Это не помешало юному разведчику обомлеть от увиденного. Прямо на земле, посреди безлюдной поляны песчаного оврага лежала девочка лет пяти. У этой маленькой девочки отсутствовали руки, маленькие обрубки кровоточили с обеих сторон. Кроме того у малышки отсутствовали ноги, Юра не мог разглядеть все в подробностях, он просто смотрел, как из под окровавленного подола маленького платьица растекается маленькая лужица крови.
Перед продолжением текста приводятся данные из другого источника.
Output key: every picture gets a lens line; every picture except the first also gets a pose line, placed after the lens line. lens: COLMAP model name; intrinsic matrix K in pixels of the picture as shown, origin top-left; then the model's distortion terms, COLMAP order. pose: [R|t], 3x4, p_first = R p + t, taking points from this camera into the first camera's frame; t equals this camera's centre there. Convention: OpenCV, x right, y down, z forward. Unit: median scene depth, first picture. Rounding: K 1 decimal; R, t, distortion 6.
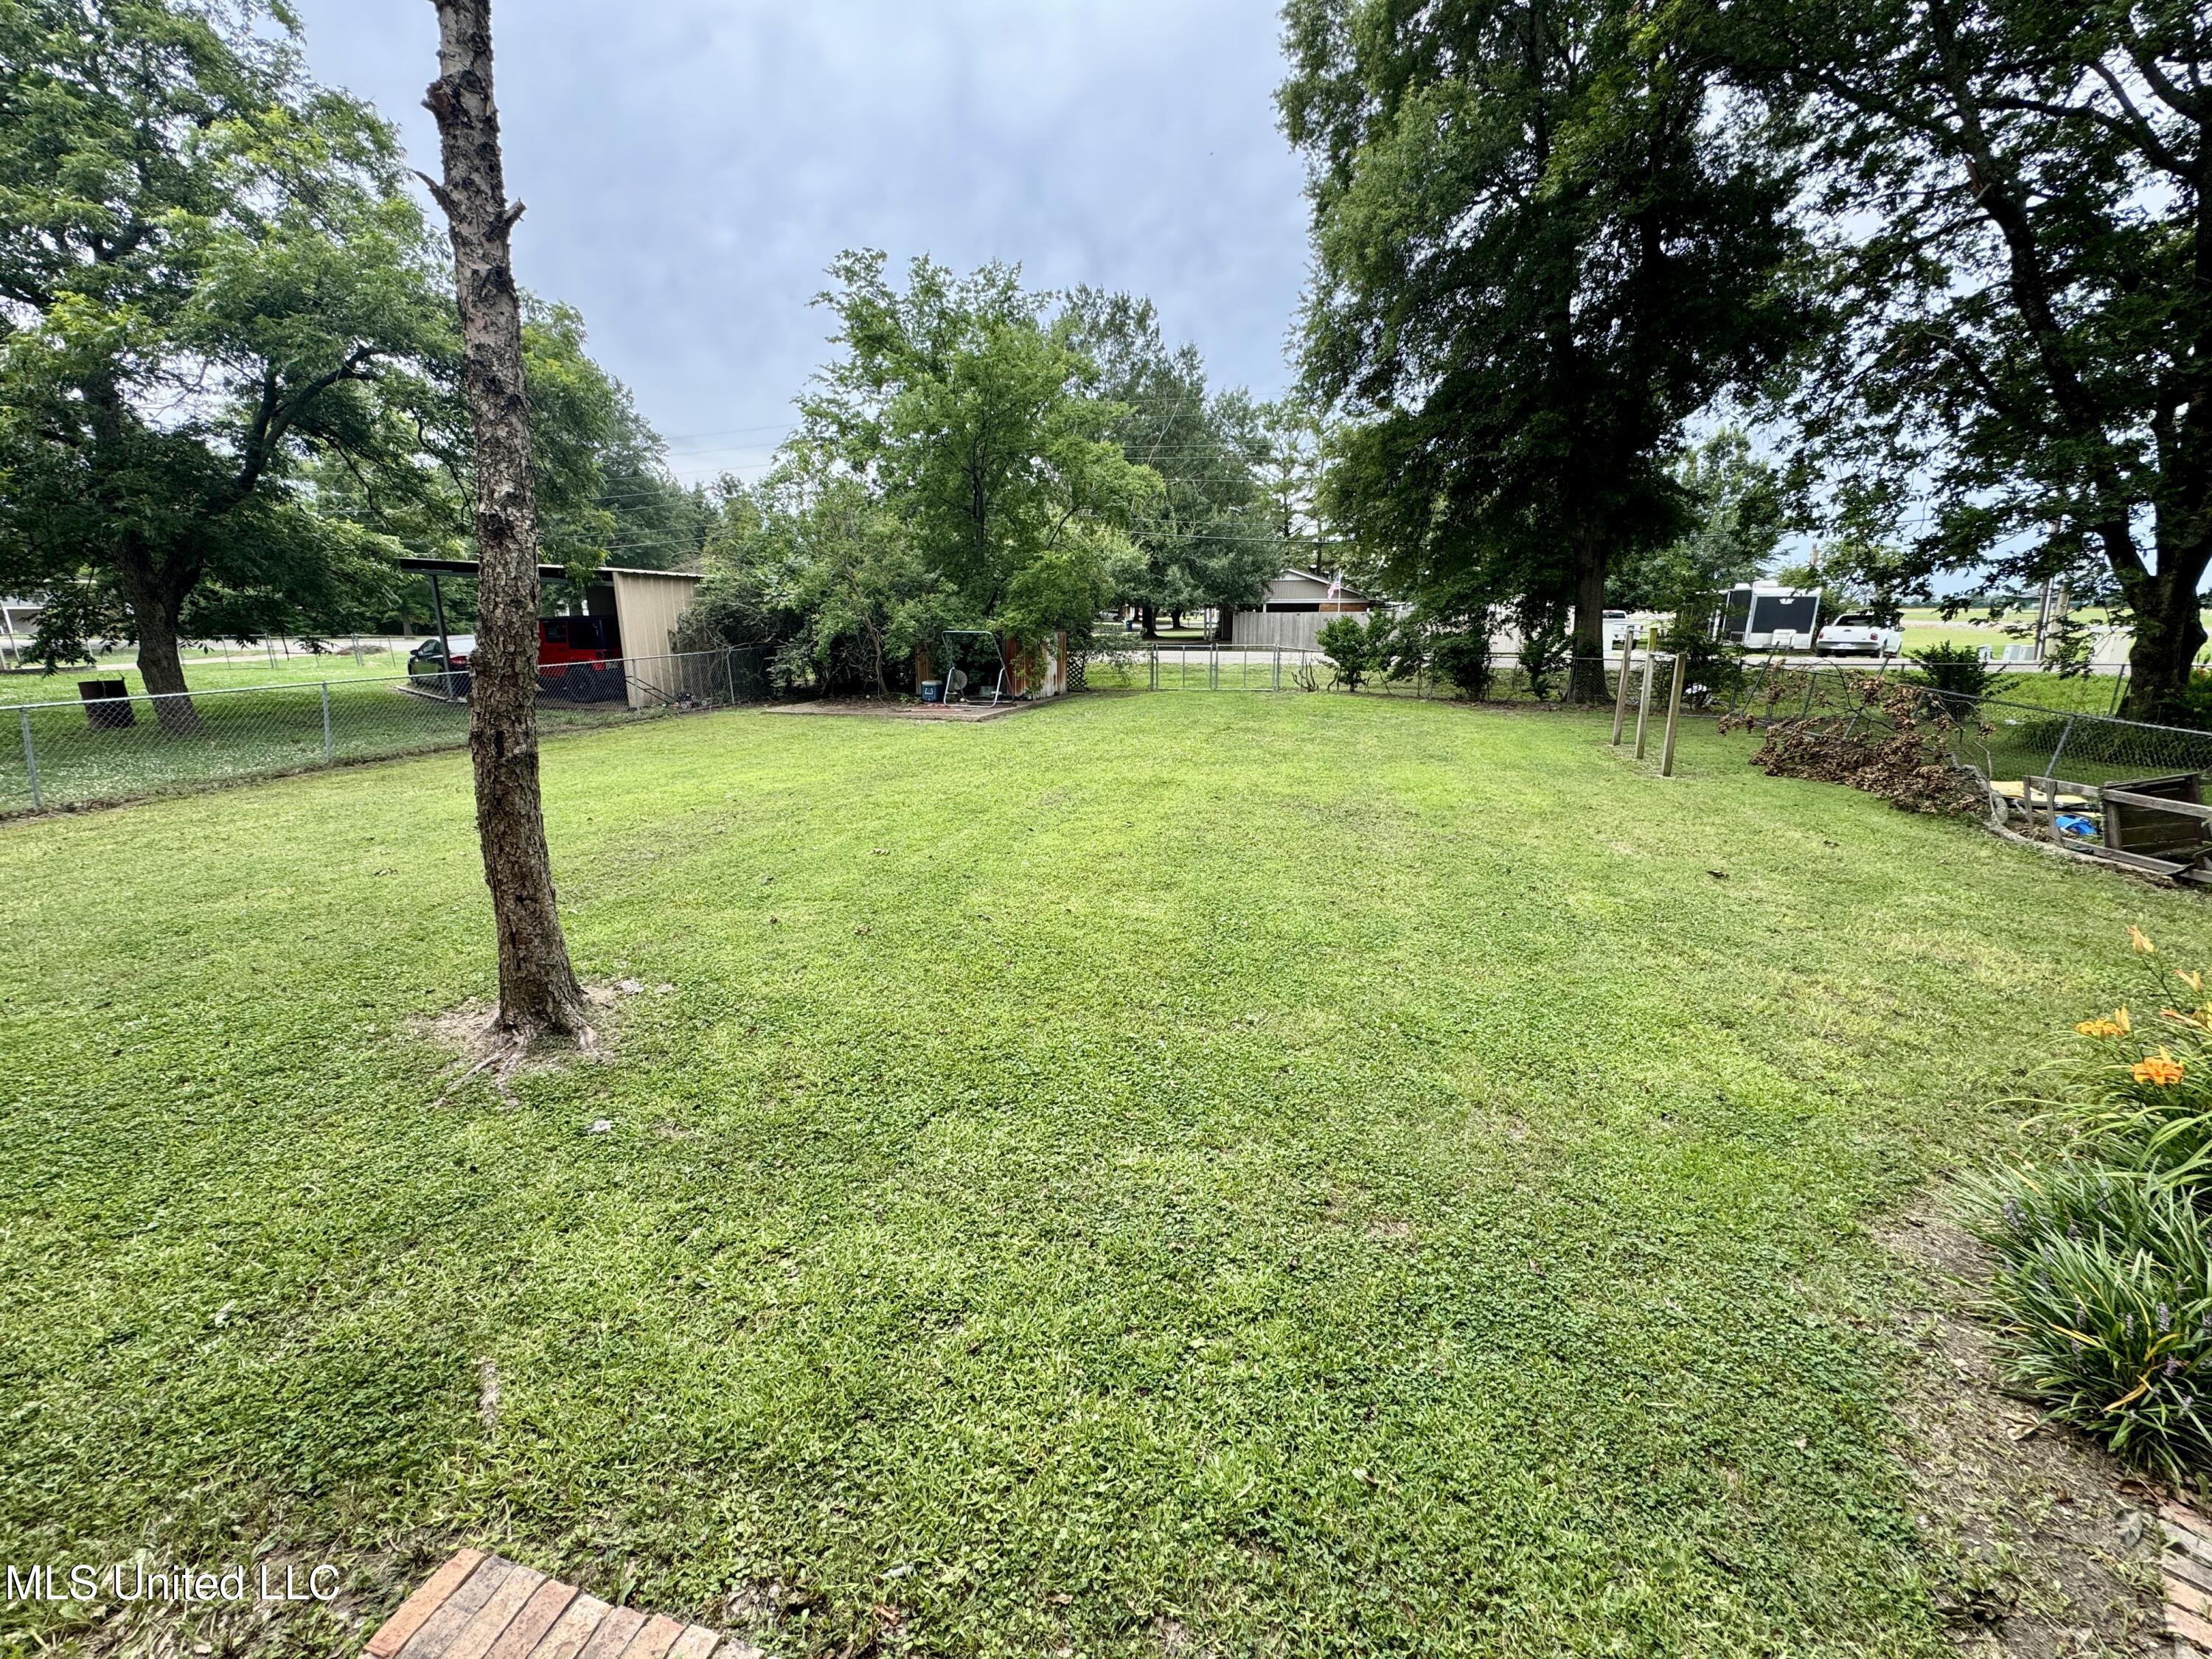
lens RADIAL K [[884.2, 0, 1106.0], [0, 884.2, 829.5], [0, 0, 1]] dist [-0.000058, -0.001712]
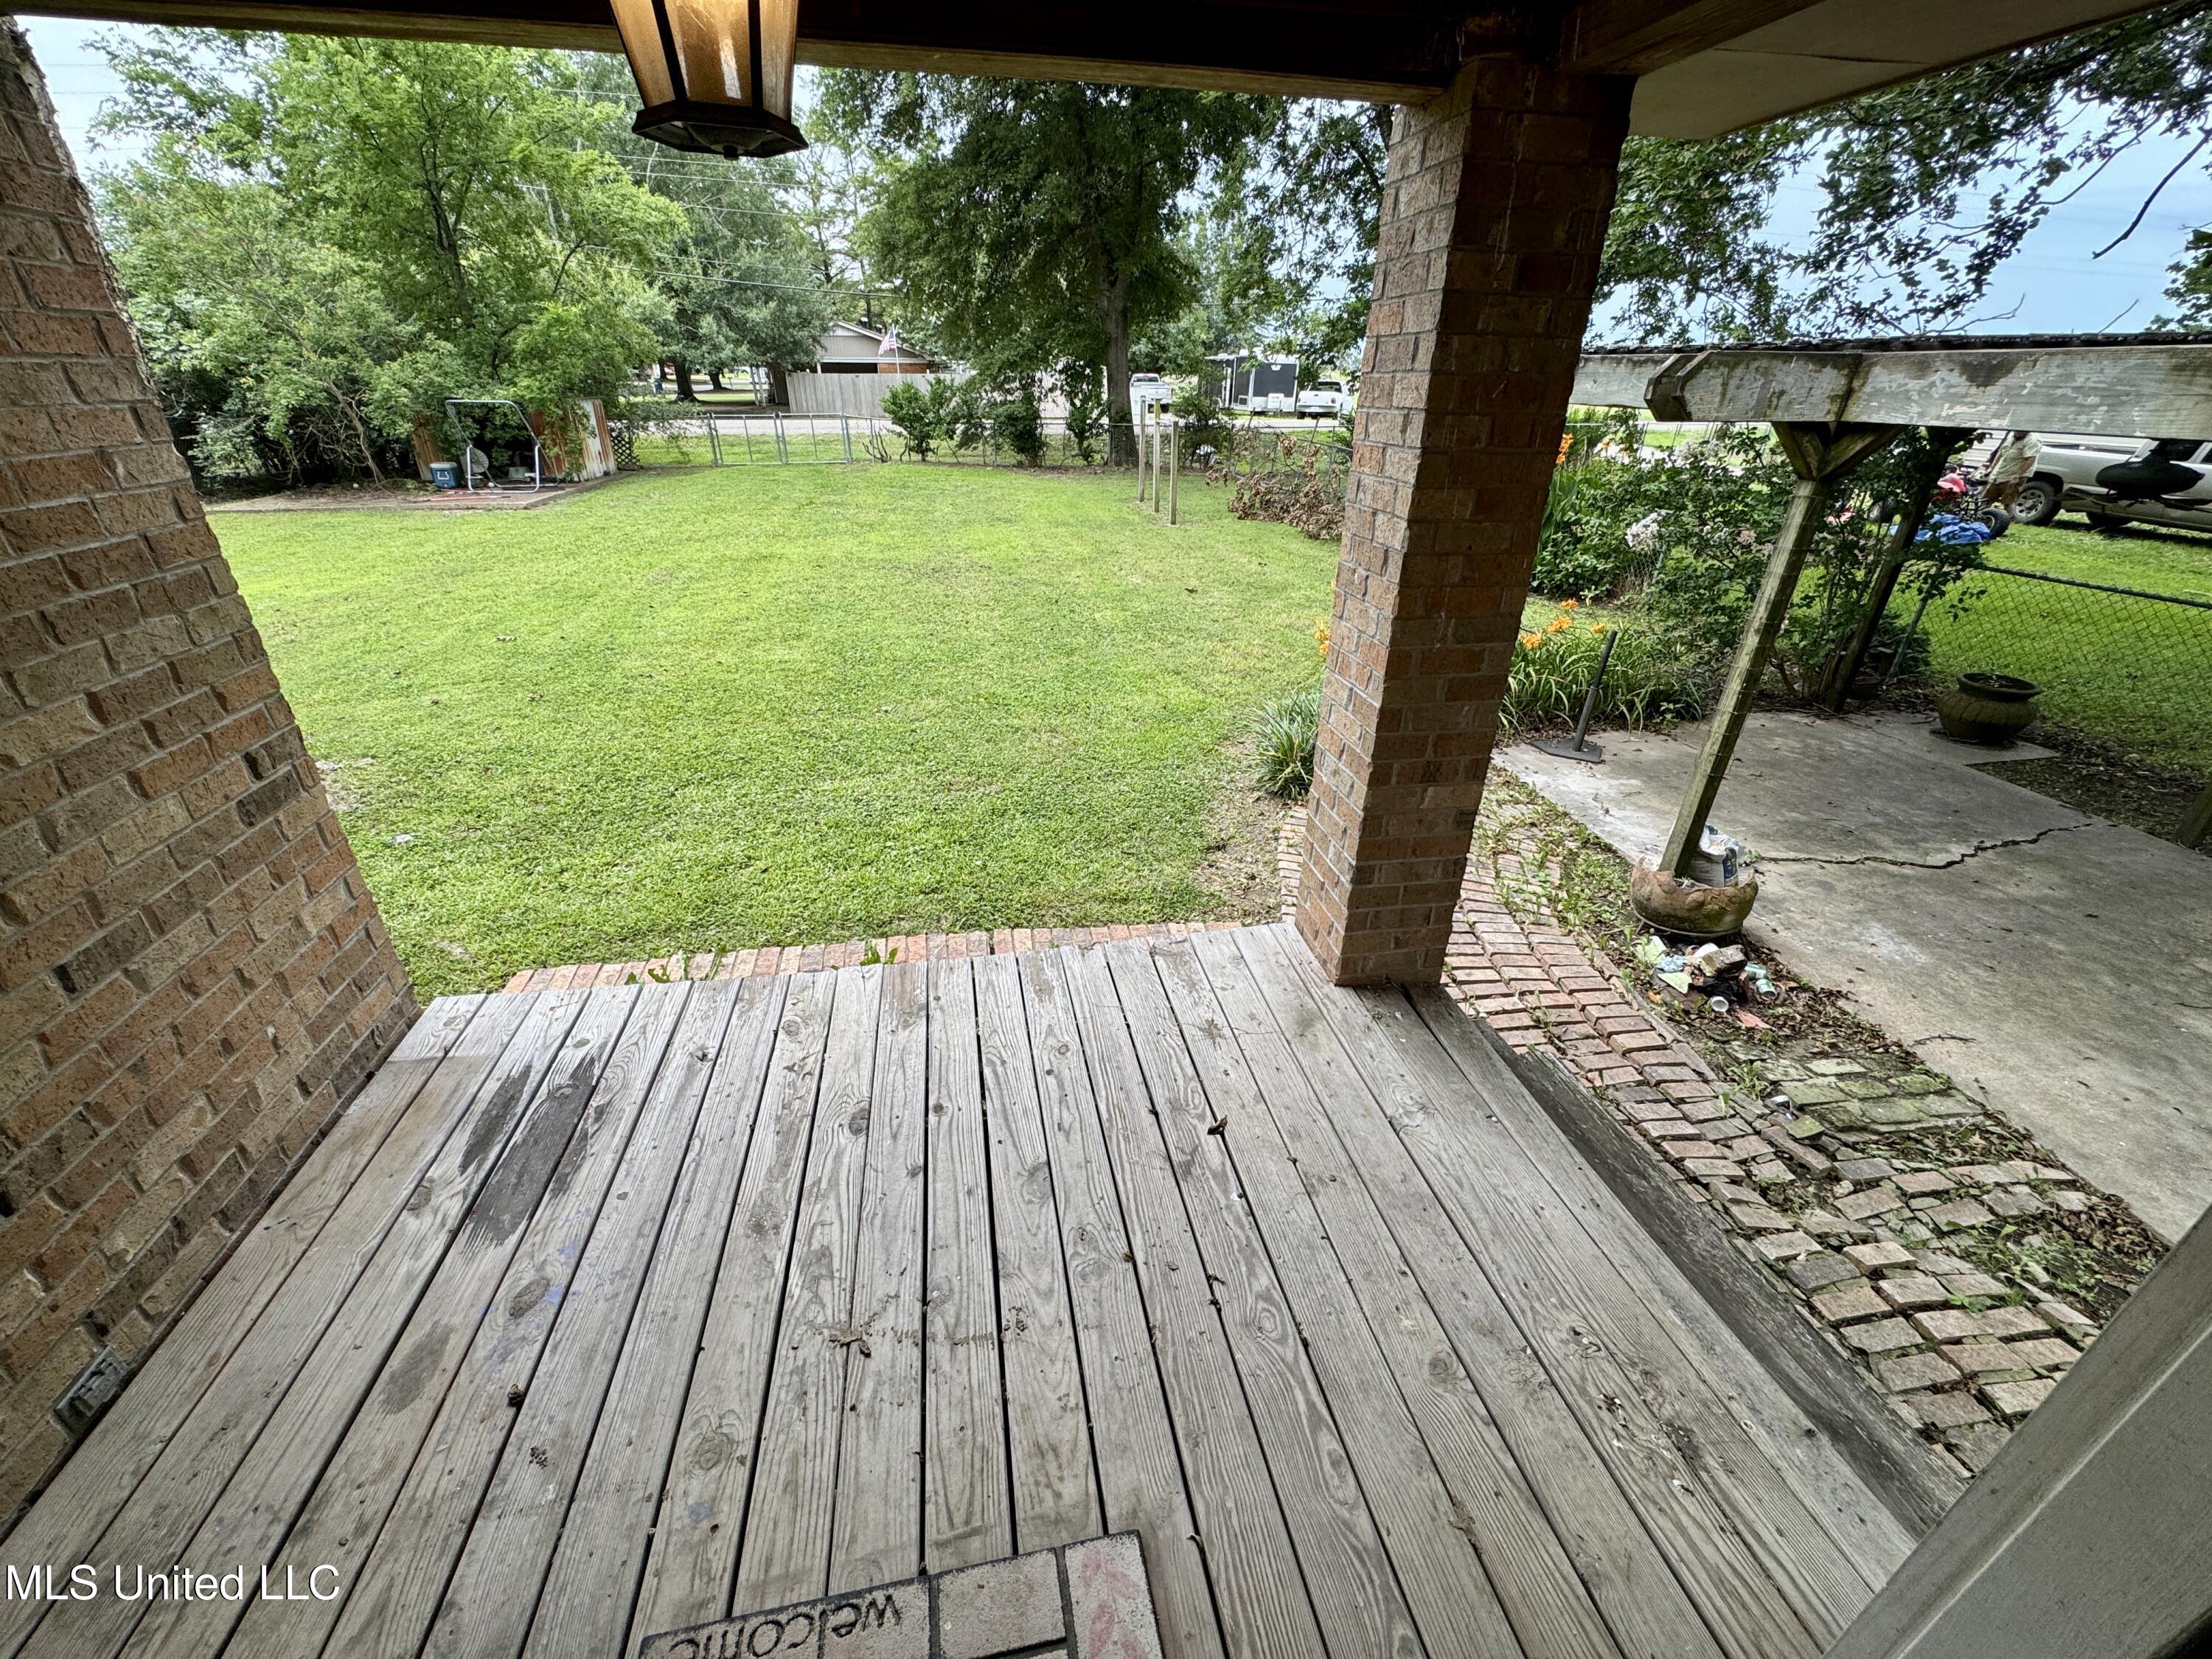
lens RADIAL K [[884.2, 0, 1106.0], [0, 884.2, 829.5], [0, 0, 1]] dist [-0.000058, -0.001712]
pose [[0.897721, -0.194657, 0.395229, -0.026532], [0.095416, 0.961708, 0.256931, 0.015048], [-0.430108, -0.192941, 0.881919, -0.100306]]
— Надо помочь! — подумал было Юра, собираясь встать. Он поднялся и спрятался за деревом, дальнейшую картину он наблюдал уже из-за ствола массивной сосны. В этот момент один из солдат встал и разогнулся в полный рост. Он без какого-либо страха направился прямо к окровавленной девочке, которая все еще продолжала плакать и скулить. Разведчик поднял маленькое тельце на руки, постарался завязать, чем имелось отрубленные конечности. Дабы сохранить в еще живом теле последние остатки крови. Он развернулся и полу бегом направился назад к лагерю, остальные ребята повторили за ним, повставав со своих укромных мест. Вылезая на песчаный овраг, они взобрались наверх и стали уходить в лес.
— Надо возвращаться, а то потеряют — узнают, накажут. Эх, если бы еще Катька не проболталась! — думал Юра, шагаю тем же путем, что сюда полз на собственном пузе. На траве остался след, примятая трава шла кривоватой тропинкой, четко указывая маршрут движения юного разведчика. Юра смотрел под ноги, спереди простиралась еле заметная тропинка. Почти у самых ног виднелась его собственная тень, солнце било в спину, прогревая шею, последними своими лучами. Маленький Юра уже изрядно замерз, пока полз по практически промёрзшему грунту.